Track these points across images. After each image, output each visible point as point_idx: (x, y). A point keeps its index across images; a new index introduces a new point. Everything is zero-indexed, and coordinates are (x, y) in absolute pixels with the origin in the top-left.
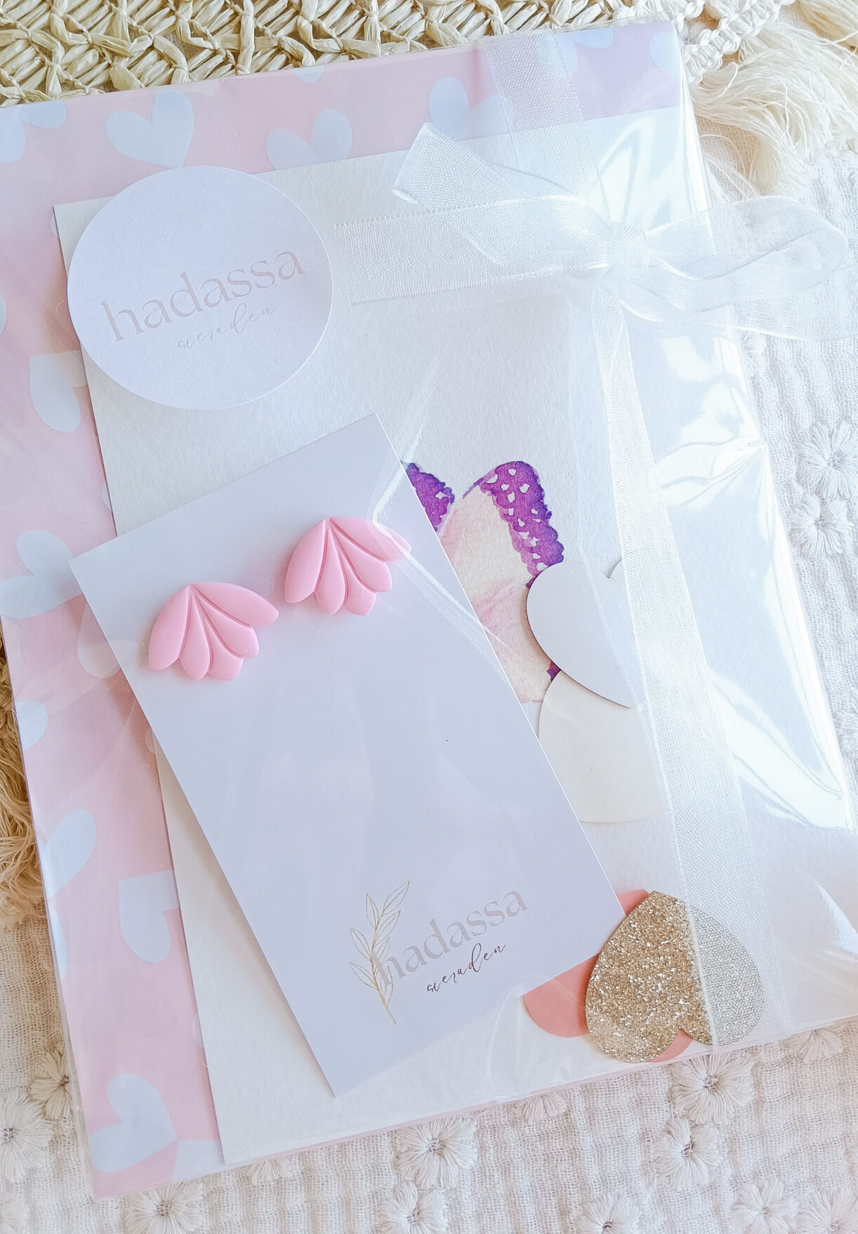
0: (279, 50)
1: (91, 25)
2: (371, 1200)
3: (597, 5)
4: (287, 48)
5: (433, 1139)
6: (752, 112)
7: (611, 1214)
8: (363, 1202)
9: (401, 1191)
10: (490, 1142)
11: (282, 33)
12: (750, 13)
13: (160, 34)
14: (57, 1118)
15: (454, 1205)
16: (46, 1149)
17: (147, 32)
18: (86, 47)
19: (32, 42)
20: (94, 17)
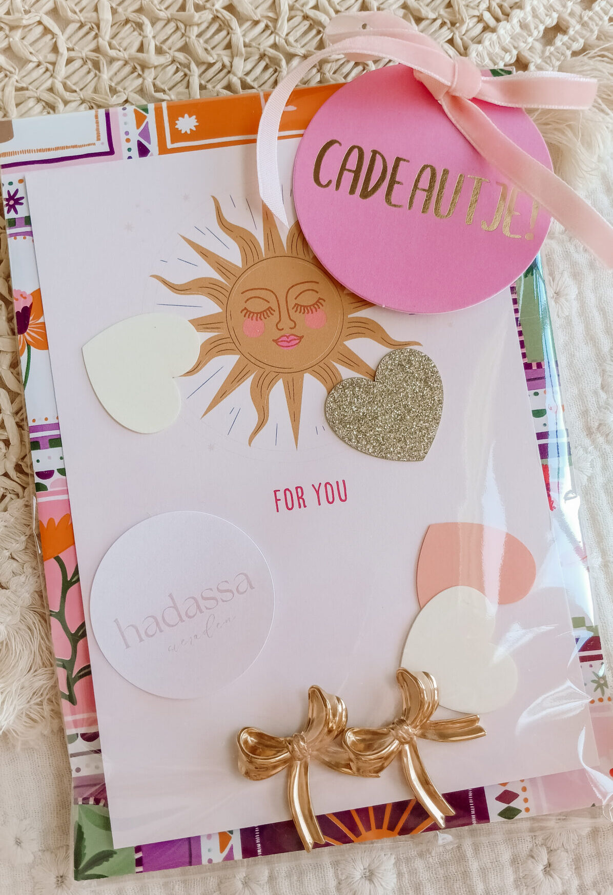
1: (82, 86)
5: (364, 869)
6: (555, 129)
10: (405, 869)
11: (219, 87)
12: (550, 57)
13: (132, 91)
17: (122, 90)
18: (81, 102)
19: (41, 100)
20: (85, 80)
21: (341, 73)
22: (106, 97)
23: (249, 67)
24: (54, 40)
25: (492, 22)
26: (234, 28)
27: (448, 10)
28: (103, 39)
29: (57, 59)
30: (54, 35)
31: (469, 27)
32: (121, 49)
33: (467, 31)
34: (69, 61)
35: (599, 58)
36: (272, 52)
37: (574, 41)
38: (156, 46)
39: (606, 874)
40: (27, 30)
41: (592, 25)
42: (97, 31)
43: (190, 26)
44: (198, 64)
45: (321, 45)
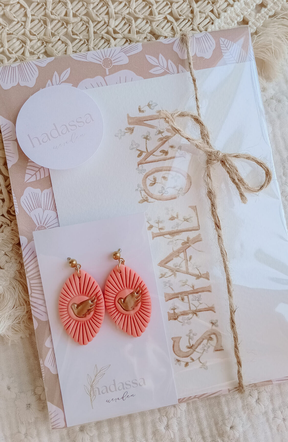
0: (102, 38)
1: (38, 33)
2: (152, 422)
3: (208, 19)
4: (105, 37)
6: (262, 51)
7: (232, 424)
8: (149, 423)
9: (161, 419)
11: (103, 32)
12: (259, 19)
13: (62, 34)
14: (44, 400)
15: (179, 423)
16: (41, 411)
17: (57, 34)
18: (38, 40)
19: (19, 39)
20: (39, 30)
21: (160, 26)
22: (50, 38)
23: (117, 23)
24: (25, 11)
25: (232, 2)
26: (110, 5)
28: (48, 10)
29: (26, 20)
30: (25, 8)
31: (221, 5)
32: (57, 15)
33: (220, 6)
34: (32, 21)
35: (282, 19)
36: (127, 16)
37: (270, 11)
38: (73, 13)
39: (285, 403)
40: (12, 6)
41: (279, 3)
42: (45, 7)
43: (89, 4)
44: (93, 22)
45: (151, 13)
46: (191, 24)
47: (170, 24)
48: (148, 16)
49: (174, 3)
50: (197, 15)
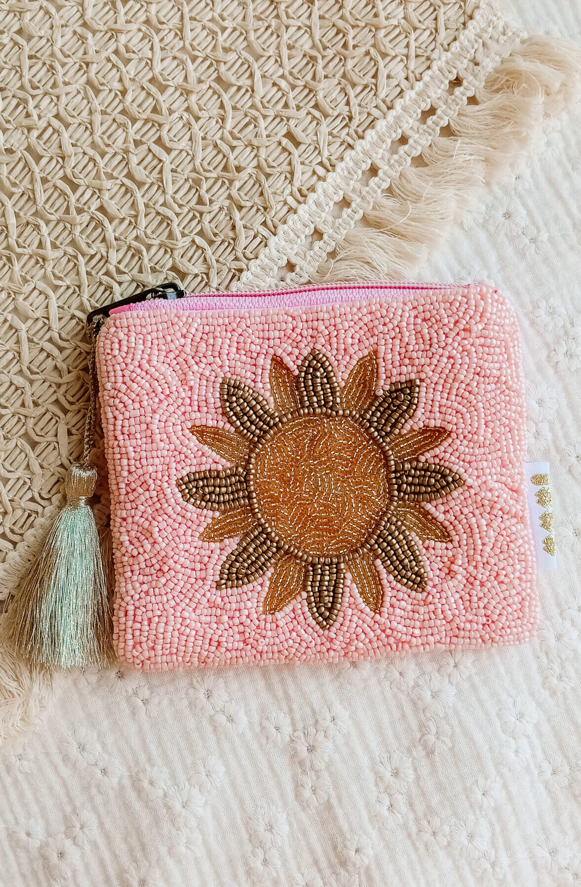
2: (242, 858)
3: (259, 237)
4: (104, 282)
7: (358, 845)
8: (238, 860)
9: (255, 852)
11: (101, 274)
12: (338, 228)
13: (38, 279)
15: (282, 855)
17: (31, 279)
21: (187, 256)
22: (20, 285)
23: (120, 256)
25: (294, 204)
26: (106, 225)
27: (261, 198)
28: (12, 239)
31: (277, 211)
32: (26, 246)
33: (276, 213)
36: (135, 244)
37: (355, 213)
38: (51, 242)
41: (369, 197)
42: (6, 232)
43: (74, 225)
44: (83, 255)
45: (171, 236)
46: (233, 249)
47: (200, 251)
48: (166, 241)
49: (204, 214)
50: (240, 234)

:: PROBLEM DETAILS ::
Reproduce the data word for word, everything from the very start down to and including the line that contains "8: (363, 1202)". Leave the pictures out of your copy.

:: ANSWER SPACE ::
Track these points across images. After each image, output each visible point as point_idx: (x, y). A point keeps its index across images; a new index introduces a new point. Everything is zero-indexed, and coordinates are (x, y) in absolute pixels with the origin in the top-left.
0: (279, 50)
1: (91, 25)
2: (371, 1200)
3: (597, 5)
4: (287, 48)
5: (433, 1139)
6: (752, 112)
7: (611, 1214)
8: (363, 1202)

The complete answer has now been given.